With all the up & down temperature swings have been working every minute outside when it's near 50 degrees & warmer. 62 today
. Will clear out more PM room tonight.
On the one piece trunk pans, the following is what I was told again late this Fall, in regards to one piece trunk pans. This was from long time bodyman who has a TON of hands on high quality experience replacing rear sheetmetal under '68-72 GM A-body's. "As far as reproduction one piece trunk pans go, there is a '68-69 LeMans/GTO one piece trunk pan and there is is a '70 Chevelle one piece trunk pan". Several of us have the confirmed viw after a lot of examination that neither one piece trunk pan is a 100% install into a '70 LeMans/GTO or a '71-72 LeMans/GTO (or a 442, for that matter). The differences are in regard to the furthest rear stamping, ESP the stamping as to how it is shaped on each side where the back of the rear 1/4 ties in.

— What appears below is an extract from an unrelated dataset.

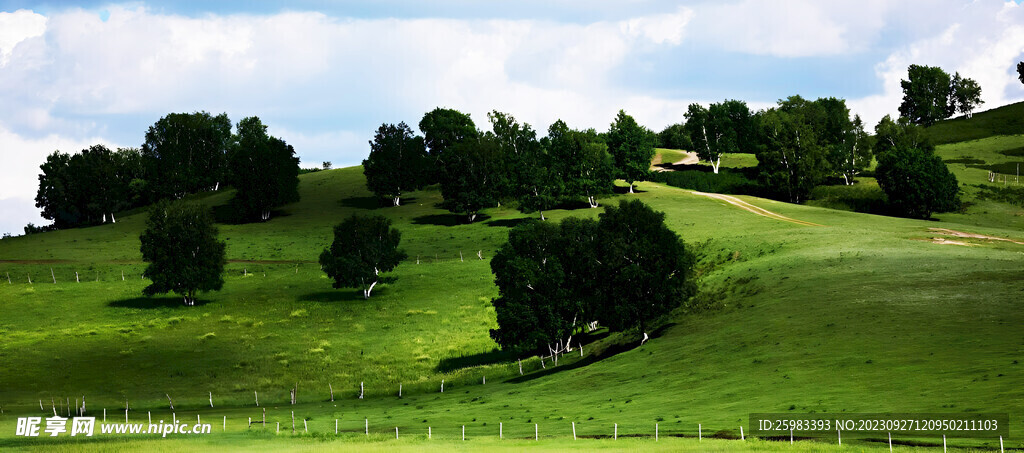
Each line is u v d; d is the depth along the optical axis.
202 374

Another very experienced body man that am working with, showed me a one piece '70 Chevelle trunk pan he had recently installed in a '71 W30 442 (he has also started metal work on my long time customer's '70 GTO). On the '71 442, he was reusing the furthest rear trunk structure out of the 442.He was also reusing the 71 trunk floors front shelf area as the '71-72 front "shelf area" is different than the '70 front pan/shelf area.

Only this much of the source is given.